# [Exercise details]
Without including any pictures, copy each entry below exactly.

━━ Source material

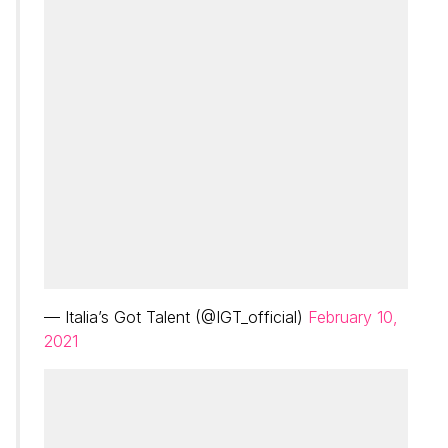
— Italia’s Got Talent (@IGT_official)
February 10,
2021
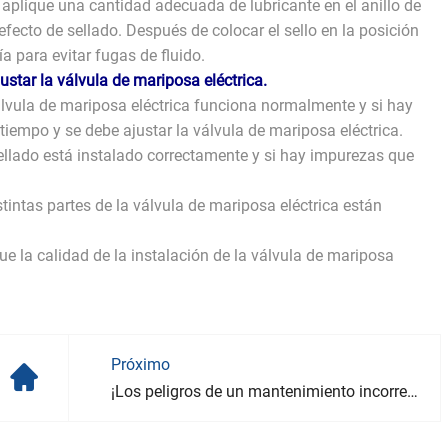
, aplique una cantidad adecuada de lubricante en el anillo de
 efecto de sellado. Después de colocar el sello en la posición
ía para evitar fugas de fluido.
star la válvula de mariposa eléctrica.
válvula de mariposa eléctrica funciona normalmente y si hay
tiempo y se debe ajustar la válvula de mariposa eléctrica.
 sellado está instalado correctamente y si hay impurezas que
intas partes de la válvula de mariposa eléctrica están
 la calidad de la instalación de la válvula de mariposa
Próximo
¡Los peligros de un mantenimiento incorrecto de las válvulas de compuerta!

━━━━

# [Worked solution]
— Italia’s Got Talent (@IGT_official)
February 10,
2021
, aplique una cantidad adecuada de lubricante en el anillo de
 efecto de sellado. Después de colocar el sello en la posición
ía para evitar fugas de fluido.
star la válvula de mariposa eléctrica.
válvula de mariposa eléctrica funciona normalmente y si hay
tiempo y se debe ajustar la válvula de mariposa eléctrica.
 sellado está instalado correctamente y si hay impurezas que
intas partes de la válvula de mariposa eléctrica están
 la calidad de la instalación de la válvula de mariposa
Próximo
¡Los peligros de un mantenimiento incorrecto de las válvulas de compuerta!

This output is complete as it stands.